As the Deep Learning + Reinforcement Learning Summer School (DLRL) kicks off its 16th annual edition, virtually, more than 300 students from across 45 countries will come together to cover the foundational knowledge and latest advancements in deep learning and reinforcement learning.

Many of the students in the program will go on to build careers in the field of machine learning and develop new products and services. Some will pioneer new breakthroughs and advances critical to our future.

Canada CIFAR AI Chair Sarath Chandar is a former student of the DLRL Summer School. Chandar is an academic core member of Mila, the Quebec Artificial Intelligence Institute, and an assistant professor at Polytechnique Montreal. He builds lifelong learning systems, which enable machines to learn beyond the initial data gathered in the algorithm they’re deployed in. His research has huge implications for any deployed machine learning systems, including digital personal-assistants, self-driving cars, and even medical applications, such as those that can detect cancer from medical imaging. 

A major limitation to current generations of machine learning systems is that once they are trained and deployed in a specific setting, they aren’t able to continue learning in the way that humans do. 

“Some of these systems become outdated quickly and have to be retrained every few weeks. Every time you have to retrain a system, it uses a lot of computational resources, time and data,” explains Chandar.

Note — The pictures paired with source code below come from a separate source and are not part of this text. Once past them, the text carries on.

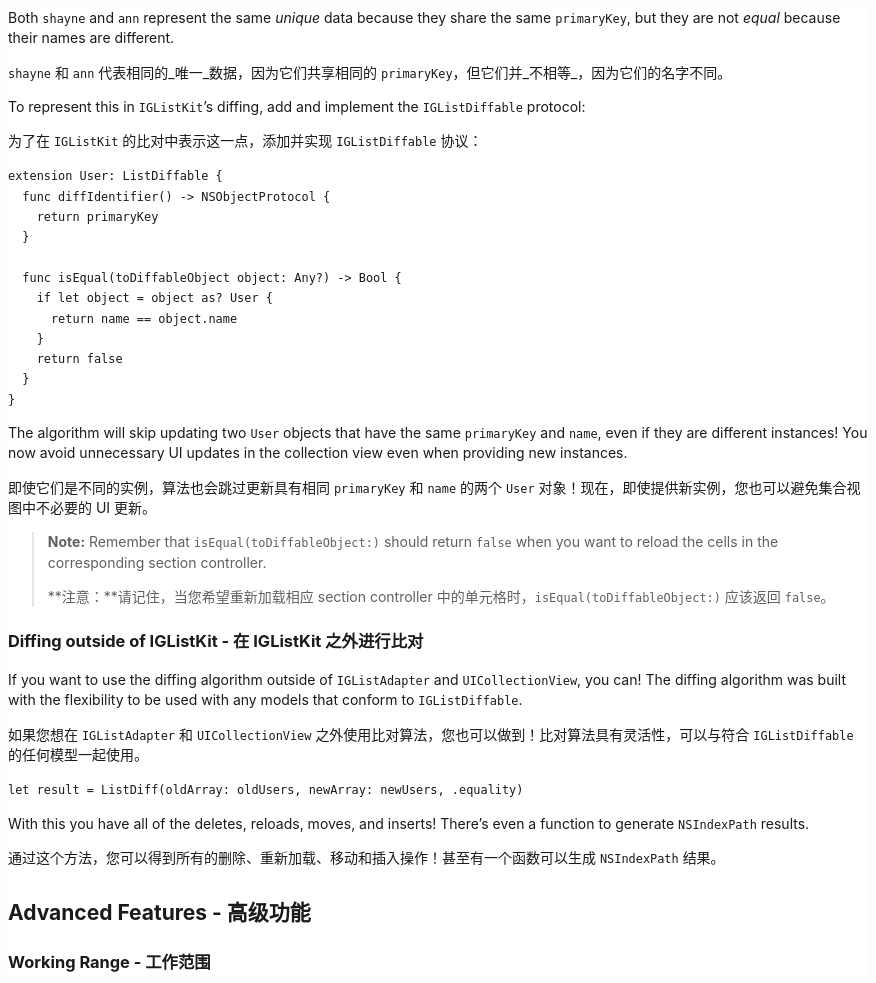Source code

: Both `shayne` and `ann` represent the same _unique_ data because they share the same `primaryKey`, but they are not _equal_ because their names are different.

`shayne` 和 `ann` 代表相同的_唯一_数据，因为它们共享相同的 `primaryKey`，但它们并_不相等_，因为它们的名字不同。

To represent this in `IGListKit`’s diffing, add and implement the `IGListDiffable` protocol:

为了在 `IGListKit` 的比对中表示这一点，添加并实现 `IGListDiffable` 协议：

```
extension User: ListDiffable {
  func diffIdentifier() -> NSObjectProtocol {
    return primaryKey
  }

  func isEqual(toDiffableObject object: Any?) -> Bool {
    if let object = object as? User {
      return name == object.name
    }
    return false
  }
}
```

The algorithm will skip updating two `User` objects that have the same `primaryKey` and `name`, even if they are different instances! You now avoid unnecessary UI updates in the collection view even when providing new instances.

即使它们是不同的实例，算法也会跳过更新具有相同 `primaryKey` 和 `name` 的两个 `User` 对象！现在，即使提供新实例，您也可以避免集合视图中不必要的 UI 更新。

> **Note:** Remember that `isEqual(toDiffableObject:)` should return `false` when you want to reload the cells in the corresponding section controller.
> 
> **注意：**请记住，当您希望重新加载相应 section controller 中的单元格时，`isEqual(toDiffableObject:)` 应该返回 `false`。

### Diffing outside of IGListKit - 在 IGListKit 之外进行比对

If you want to use the diffing algorithm outside of `IGListAdapter` and `UICollectionView`, you can! The diffing algorithm was built with the flexibility to be used with any models that conform to `IGListDiffable`.

如果您想在 `IGListAdapter` 和 `UICollectionView` 之外使用比对算法，您也可以做到！比对算法具有灵活性，可以与符合 `IGListDiffable` 的任何模型一起使用。

```
let result = ListDiff(oldArray: oldUsers, newArray: newUsers, .equality)
```

With this you have all of the deletes, reloads, moves, and inserts! There’s even a function to generate `NSIndexPath` results.

通过这个方法，您可以得到所有的删除、重新加载、移动和插入操作！甚至有一个函数可以生成 `NSIndexPath` 结果。

## Advanced Features - 高级功能

### Working Range - 工作范围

Empowering systems with lifelong learning could have life-saving consequences. For example, it could help self-driving cars adapt to new scenarios and situations, for example, driving in inclement weather conditions or new routes it may not be familiar with. For medical imaging, it could be the detection of abnormalities it hasn’t yet been trained on.

“Lifelong learning is one of the ultimate promises of AI and there are several fundamental issues that need to be addressed before we build an ideal lifelong learning system.”, says Chandar. His lab works on both the fundamental research and the applications of lifelong learning in computer vision and natural language processing.

Prior to becoming a faculty chair and an acclaimed researcher in machine learning, Chandar attended two summer schools - the first in Montréal as a PhD student at Université de Montréal, where he was advised by deep learning pioneers Yoshua Bengio and Hugo Larochelle. Both Bengio and Larochelle are CIFAR Fellows of the Learning in Machines & Brains Program and Canada CIFAR AI Chairs.

In 2019, he attended the second school in Edmonton after he had just accepted his first faculty position. He says he met a lot of future colleagues and has recruited students from the school to join his research team.

“When I attended both DLRL Summer Schools, I didn’t miss a single lecture,” he says. “For me, the appeal is that you get to meet people with different experiences and see how they are applying machine learning to their research, but also you get a crash course on a topic you may know a little or a lot about. It’s important to get out of your own research area and see what advances are being made in other areas in machine learning.”

Chandar adds that for students coming from outside of Canada, it’s a chance to witness first-hand Canada’s world-class academic institutions and research labs. 

“I can’t think of another country in the world that collaborates the way Canada does,” he says. “You see students and researchers from across multiple universities collaborating on ideas. You don’t see that anywhere else.”